EXERCISE BRIEF:
Please restate exactly the lines of the data below, beginning with the line containing "middle dip: (390, 273)" and ending with the last line.

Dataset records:
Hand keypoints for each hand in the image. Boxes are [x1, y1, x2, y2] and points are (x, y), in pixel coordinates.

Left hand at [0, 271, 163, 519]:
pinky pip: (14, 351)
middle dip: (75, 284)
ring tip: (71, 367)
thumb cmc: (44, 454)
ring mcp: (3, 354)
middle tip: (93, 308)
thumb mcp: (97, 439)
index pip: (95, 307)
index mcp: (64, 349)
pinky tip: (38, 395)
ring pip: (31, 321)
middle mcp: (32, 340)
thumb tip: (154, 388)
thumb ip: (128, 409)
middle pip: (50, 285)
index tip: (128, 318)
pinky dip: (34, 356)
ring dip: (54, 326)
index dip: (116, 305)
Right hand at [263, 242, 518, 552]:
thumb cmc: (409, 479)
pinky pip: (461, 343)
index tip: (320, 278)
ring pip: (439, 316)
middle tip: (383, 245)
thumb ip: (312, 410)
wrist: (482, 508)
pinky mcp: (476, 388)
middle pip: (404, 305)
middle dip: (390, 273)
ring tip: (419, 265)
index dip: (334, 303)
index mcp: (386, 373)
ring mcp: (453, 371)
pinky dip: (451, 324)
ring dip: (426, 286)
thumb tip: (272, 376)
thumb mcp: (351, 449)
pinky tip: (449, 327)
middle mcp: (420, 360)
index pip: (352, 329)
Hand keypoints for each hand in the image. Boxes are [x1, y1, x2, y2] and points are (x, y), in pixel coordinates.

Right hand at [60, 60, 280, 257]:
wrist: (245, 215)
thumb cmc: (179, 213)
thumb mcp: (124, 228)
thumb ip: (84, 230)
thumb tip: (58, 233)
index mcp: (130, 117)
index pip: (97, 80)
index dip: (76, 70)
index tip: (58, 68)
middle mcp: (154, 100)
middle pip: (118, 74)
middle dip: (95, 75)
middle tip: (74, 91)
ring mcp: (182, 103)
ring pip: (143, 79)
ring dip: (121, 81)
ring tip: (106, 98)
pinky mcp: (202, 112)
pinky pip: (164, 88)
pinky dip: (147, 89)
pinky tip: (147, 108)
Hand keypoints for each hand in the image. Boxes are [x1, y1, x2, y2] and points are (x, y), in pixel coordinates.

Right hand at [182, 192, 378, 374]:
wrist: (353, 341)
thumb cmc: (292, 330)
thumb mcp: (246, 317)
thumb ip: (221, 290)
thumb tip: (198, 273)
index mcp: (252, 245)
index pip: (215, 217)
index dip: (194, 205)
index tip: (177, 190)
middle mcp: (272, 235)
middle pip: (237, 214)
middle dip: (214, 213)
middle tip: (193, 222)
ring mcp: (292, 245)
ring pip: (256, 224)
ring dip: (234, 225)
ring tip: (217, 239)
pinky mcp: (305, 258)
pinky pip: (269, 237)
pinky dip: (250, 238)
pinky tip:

EXERCISE RESULT:
middle dip: (390, 273)
ring tip: (419, 265)
index dip: (334, 303)
index mcp: (386, 373)
ring mcp: (453, 371)
pinky dip: (451, 324)
ring dip: (426, 286)
thumb tip: (272, 376)
thumb mcp: (351, 449)
pinky tip: (449, 327)
middle mcp: (420, 360)
index pip: (352, 329)
Hand keypoints for each hand in the image. Boxes are [x1, y1, x2, y2] and points are (x, y), in pixel coordinates.

Right hand at [60, 60, 280, 257]:
wrist: (245, 215)
thumb cmc: (179, 213)
thumb mcp: (124, 228)
thumb ip: (84, 230)
thumb tip: (58, 233)
index mcp: (130, 117)
index pip: (97, 80)
index dip: (76, 70)
index tip: (58, 68)
middle mcp: (154, 100)
middle pip: (118, 74)
middle dip: (95, 75)
middle tip: (74, 91)
ring mcp: (182, 103)
ring pip: (143, 79)
ring dip: (121, 81)
ring tip: (106, 98)
pinky mcp: (202, 112)
pinky pip: (164, 88)
pinky dip: (147, 89)
pinky tip: (147, 108)
Hand keypoints for each hand in the image. Boxes are [x1, y1, x2, y2] and points are (x, y), in pixel coordinates.

Right hand at [182, 192, 378, 374]:
wrist: (353, 341)
thumb cmc: (292, 330)
thumb mcp: (246, 317)
thumb ip: (221, 290)
thumb tip: (198, 273)
index mcp: (252, 245)
index pip: (215, 217)
index dip: (194, 205)
index tip: (177, 190)
middle mcp: (272, 235)
middle pip: (237, 214)
middle dip: (214, 213)
middle tip: (193, 222)
ring mcp: (292, 245)
ring pip: (256, 224)
ring dip: (234, 225)
ring tip: (217, 239)
pinky mcp: (305, 258)
pinky pip: (269, 237)
pinky dip: (250, 238)
pinky tip:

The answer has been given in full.